Y, aún a los que socialmente aparecen como los hombres del alma dura, él los mira benévolamente por una razón muy superior: también ese hombre a veces cae de rodillas ante Dios, cuando se quita los lápices y la cartera del chaleco, para echar contigo un rato en el que sólo sea un hombre de rodillas, sin matemáticas en las sienes…
Y todo lo demás de todos sus personajes, es positivo; porque en ellos está Cristo: al minero que sube cada mañana para enterrarse en la mina, le ve pasar desde su balcón como Cristo en bicicleta. Una amistad en la que él cree y proyecta sobre todos, porque vienen del Amigo por excelencia, el que siempre echa una mano: Porque Cristo al que se puede contar las palpitaciones o que siente el cansancio del trabajo del taller, es como un amigo que nos echa la mano por la espalda y nos dice: ‘Aúpa, hombre, que esa tentación es fácil de vencer y se puede ser bueno durante las 24 horas del día’. Y uno levanta la cabeza y tensa los músculos porque son unas fibras gemelas las que lo dicen y dan ejemplo (De un artículo publicado en “Cara y Cruz”, nº27. Marzo 1966)

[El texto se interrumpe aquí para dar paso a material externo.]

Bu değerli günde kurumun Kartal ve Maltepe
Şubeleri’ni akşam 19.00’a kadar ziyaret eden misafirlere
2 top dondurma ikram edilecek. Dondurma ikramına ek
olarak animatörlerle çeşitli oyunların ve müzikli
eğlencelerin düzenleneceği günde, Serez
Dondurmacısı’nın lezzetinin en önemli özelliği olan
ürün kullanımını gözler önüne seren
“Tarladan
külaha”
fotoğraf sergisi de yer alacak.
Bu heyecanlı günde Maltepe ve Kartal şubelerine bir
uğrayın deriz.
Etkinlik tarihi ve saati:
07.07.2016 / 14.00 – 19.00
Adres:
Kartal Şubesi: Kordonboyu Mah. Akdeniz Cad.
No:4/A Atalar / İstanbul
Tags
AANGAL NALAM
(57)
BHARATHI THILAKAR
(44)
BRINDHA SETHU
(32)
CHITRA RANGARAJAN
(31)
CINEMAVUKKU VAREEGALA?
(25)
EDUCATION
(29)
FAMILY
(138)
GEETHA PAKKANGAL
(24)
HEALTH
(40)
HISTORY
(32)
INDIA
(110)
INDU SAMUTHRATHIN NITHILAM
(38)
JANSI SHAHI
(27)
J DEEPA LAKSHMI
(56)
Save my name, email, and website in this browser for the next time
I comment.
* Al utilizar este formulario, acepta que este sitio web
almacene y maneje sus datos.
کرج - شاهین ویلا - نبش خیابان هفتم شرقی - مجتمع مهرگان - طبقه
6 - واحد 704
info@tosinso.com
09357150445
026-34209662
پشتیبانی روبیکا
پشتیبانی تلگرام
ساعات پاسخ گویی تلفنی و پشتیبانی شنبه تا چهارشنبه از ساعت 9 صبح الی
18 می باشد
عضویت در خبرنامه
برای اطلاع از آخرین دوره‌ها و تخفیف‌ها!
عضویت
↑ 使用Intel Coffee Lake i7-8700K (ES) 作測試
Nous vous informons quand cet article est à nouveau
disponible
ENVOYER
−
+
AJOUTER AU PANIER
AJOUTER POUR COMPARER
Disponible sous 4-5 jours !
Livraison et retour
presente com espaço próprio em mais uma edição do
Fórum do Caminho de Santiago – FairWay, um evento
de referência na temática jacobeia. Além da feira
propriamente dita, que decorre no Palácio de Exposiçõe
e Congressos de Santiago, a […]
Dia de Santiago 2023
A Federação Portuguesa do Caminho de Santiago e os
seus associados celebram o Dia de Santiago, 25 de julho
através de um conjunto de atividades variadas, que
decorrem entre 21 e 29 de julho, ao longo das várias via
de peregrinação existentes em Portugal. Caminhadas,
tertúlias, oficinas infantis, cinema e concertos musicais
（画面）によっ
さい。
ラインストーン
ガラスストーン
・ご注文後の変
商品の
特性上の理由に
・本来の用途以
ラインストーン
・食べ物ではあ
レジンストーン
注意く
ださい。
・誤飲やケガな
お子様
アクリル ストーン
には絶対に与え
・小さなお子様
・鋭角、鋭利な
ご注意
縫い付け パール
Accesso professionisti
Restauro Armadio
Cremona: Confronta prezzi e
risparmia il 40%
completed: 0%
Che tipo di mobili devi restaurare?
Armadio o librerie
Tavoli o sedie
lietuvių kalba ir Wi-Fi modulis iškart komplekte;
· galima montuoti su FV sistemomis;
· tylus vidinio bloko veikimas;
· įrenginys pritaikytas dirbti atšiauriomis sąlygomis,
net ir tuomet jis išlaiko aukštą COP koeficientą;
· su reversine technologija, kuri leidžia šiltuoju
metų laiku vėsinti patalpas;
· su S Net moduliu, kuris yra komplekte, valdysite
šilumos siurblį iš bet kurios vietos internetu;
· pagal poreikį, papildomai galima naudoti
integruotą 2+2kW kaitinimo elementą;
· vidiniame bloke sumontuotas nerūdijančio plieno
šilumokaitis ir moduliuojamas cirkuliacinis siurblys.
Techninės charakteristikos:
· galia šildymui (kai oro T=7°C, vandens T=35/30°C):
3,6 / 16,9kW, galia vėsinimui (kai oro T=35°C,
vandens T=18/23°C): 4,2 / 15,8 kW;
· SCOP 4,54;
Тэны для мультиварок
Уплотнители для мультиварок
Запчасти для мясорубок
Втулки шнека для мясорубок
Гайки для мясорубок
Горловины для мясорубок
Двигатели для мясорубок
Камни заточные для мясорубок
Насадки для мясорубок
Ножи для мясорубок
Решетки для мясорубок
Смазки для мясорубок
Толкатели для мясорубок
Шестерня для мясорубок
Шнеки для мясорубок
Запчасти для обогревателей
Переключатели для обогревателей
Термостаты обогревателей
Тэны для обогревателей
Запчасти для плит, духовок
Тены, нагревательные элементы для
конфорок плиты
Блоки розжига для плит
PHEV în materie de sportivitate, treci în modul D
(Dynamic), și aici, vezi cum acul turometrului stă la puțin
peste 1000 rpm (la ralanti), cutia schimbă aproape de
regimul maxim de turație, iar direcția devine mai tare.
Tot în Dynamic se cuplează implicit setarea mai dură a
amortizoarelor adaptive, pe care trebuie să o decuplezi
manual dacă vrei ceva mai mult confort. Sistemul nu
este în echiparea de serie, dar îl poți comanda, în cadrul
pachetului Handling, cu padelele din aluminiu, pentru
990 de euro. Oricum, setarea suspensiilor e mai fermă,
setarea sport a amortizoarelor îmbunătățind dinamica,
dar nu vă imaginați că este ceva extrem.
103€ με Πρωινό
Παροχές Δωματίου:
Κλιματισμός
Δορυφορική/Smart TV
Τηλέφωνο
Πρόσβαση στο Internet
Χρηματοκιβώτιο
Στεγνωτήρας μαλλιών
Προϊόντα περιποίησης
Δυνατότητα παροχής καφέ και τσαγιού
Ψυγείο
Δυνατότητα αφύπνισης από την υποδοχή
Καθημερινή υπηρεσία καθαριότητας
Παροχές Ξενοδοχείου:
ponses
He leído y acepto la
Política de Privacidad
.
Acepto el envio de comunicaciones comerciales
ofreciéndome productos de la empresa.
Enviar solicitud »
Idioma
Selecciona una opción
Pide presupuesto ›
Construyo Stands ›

Desde su sillón de ruedas eleva su oración por la infinidad de gentes sencillas a las que ama y desea que sean santas. Y así invoca a María en su plegaria final de El sillón de ruedas: Siémbranos la bondad hasta llegar a una perfección ’standard’; santos a manojillos: los municipales, las mujeres que van a la compra, las mecanógrafas, las telefonistas y los pobres hombres en sillón de ruedas.
Pero, sobre todo, Lolo creó amistad, enseñó amistad, hizo que la semilla de la amistad fructificase de manera impresionante. El día glorioso de su beatificación dejó una imagen que puso lágrimas en los ojos de los miles de asistentes. Acabado el rito de su beatificación, por el fondo de la gran explanada, un grupo de hombres introdujeron, llevándolos sobre sí mismos, sus restos mortales, ya gloriosos. Eran los amigos de Lolo.
Los que, de niños o adolescentes, se sentaban a su alrededor, le subían sobre una tarima, para que los viera, antes de quedar ciego, con su cabeza inclinada hacia abajo como un crucifijo. Y le escuchaban las lecciones de cómo ser cristiano. Apenas murió supieron que su amigo era santo. Y se empeñaron en la tarea de llevarlo a los altares. Lo han conseguido.
Sí, gracias a ellos, ya somos muchos los que podemos ponernos de rodillas y pedir cada mañana y cada noche: Beato Lolo, amigo, ruega por nosotros.